Influence of blood prostate specific antigen levels at age 60 on benefits and harms of prostate cancer screening: population based cohort study.
Academic Article
Overview
abstract
OBJECTIVE: To determine the relative risks of prostate cancer incidence, metastasis, and mortality associated with screening by serum prostate specific antigen (PSA) levels at age 60. DESIGN: Population based cohort study. SETTING: General male population of Sweden taking part in a screening trial in Gothenburg or participating in a cardiovascular study, the Malmö Preventive Project. PARTICIPANTS: The screened group consisted of 1756 men aged 57.5-62.5 participating in the screening arm of the Gothenburg randomized prostate cancer screening trial since 1995. The unscreened group consisted of 1162 men, born in 1921, participating in the Malmö Preventive Project, with PSA levels measured retrospectively in stored blood samples from 1981. INTERVENTION: PSA screening versus no screening.

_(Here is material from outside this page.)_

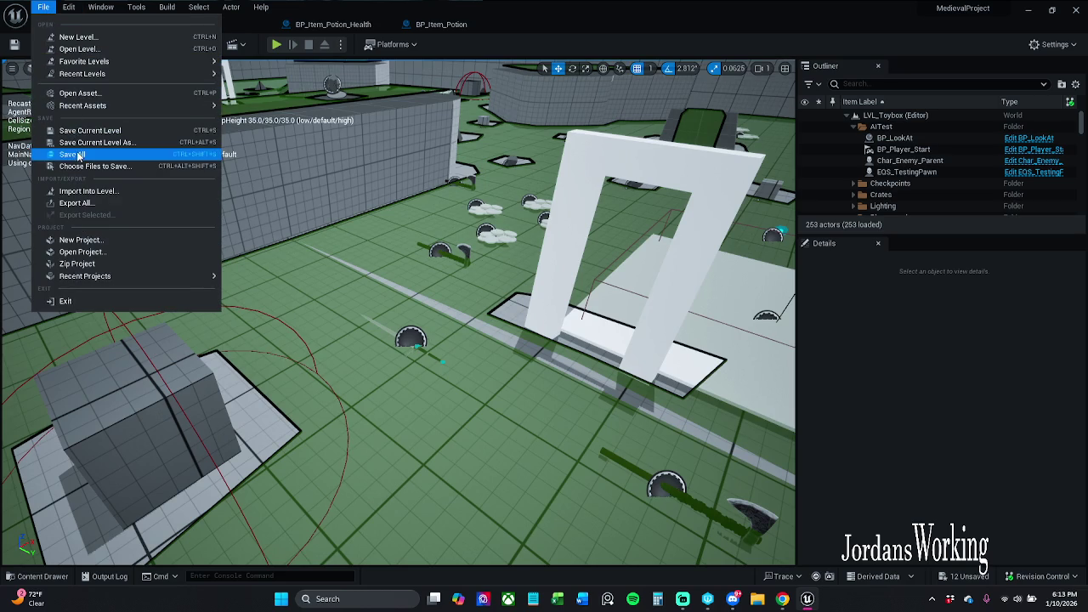
{"action": "left_click", "coordinate": [78, 155]}
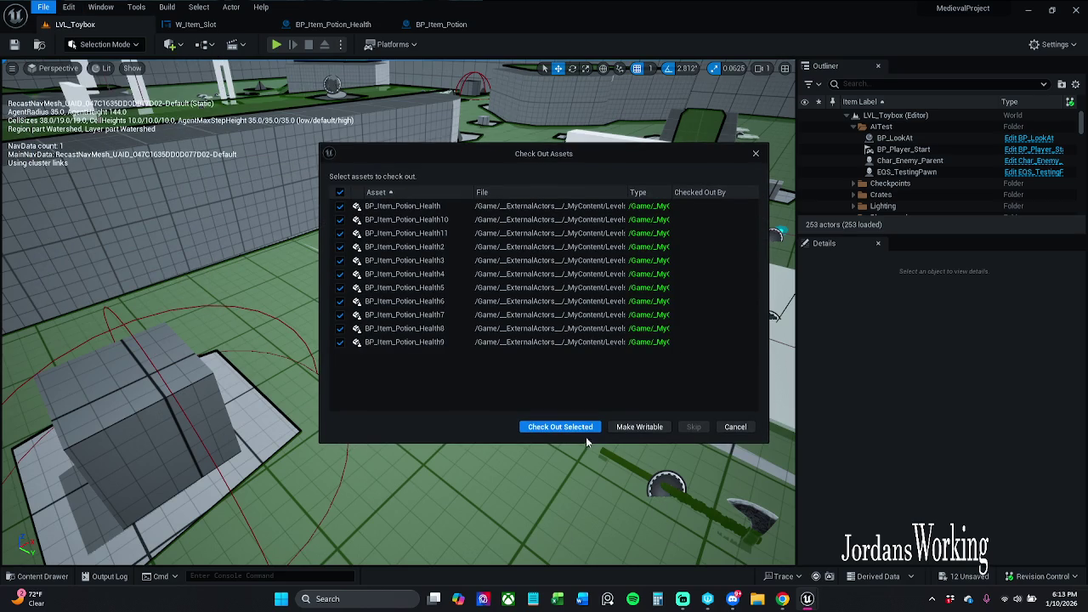
{"action": "left_click", "coordinate": [583, 427]}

MAIN OUTCOME MEASURES: Incidence rate ratios for the effect of screening on prostate cancer diagnosis, metastasis, and death by PSA levels at age 60. RESULTS: The distribution of PSA levels was similar between the two cohorts. Differences in benefits by baseline PSA levels were large. Among men with baseline levels measured, 71.7% (1646/2295) had a PSA level <2 ng/mL. For men aged 60 with PSA level <2 ng/mL, there was an increase in incidence of 767 cases per 10,000 without a decrease in prostate cancer mortality. For men with PSA levels ≥ 2 ng/mL, the reduction in cancer mortality was large, with only 23 men needing to be screened and six diagnosed to avoid one prostate cancer death by 15 years. CONCLUSIONS: The ratio of benefits to harms of PSA screening varies noticeably with blood PSA levels at age 60. For men with a PSA level <1 ng/mL at age 60, no further screening is recommended. Continuing to screen men with PSA levels >2 ng/mL at age 60 is beneficial, with the number needed to screen and treat being extremely favourable. Screening men with a PSA level of 1-2 ng/mL is an individual decision to be based on a discussion between patient and doctor.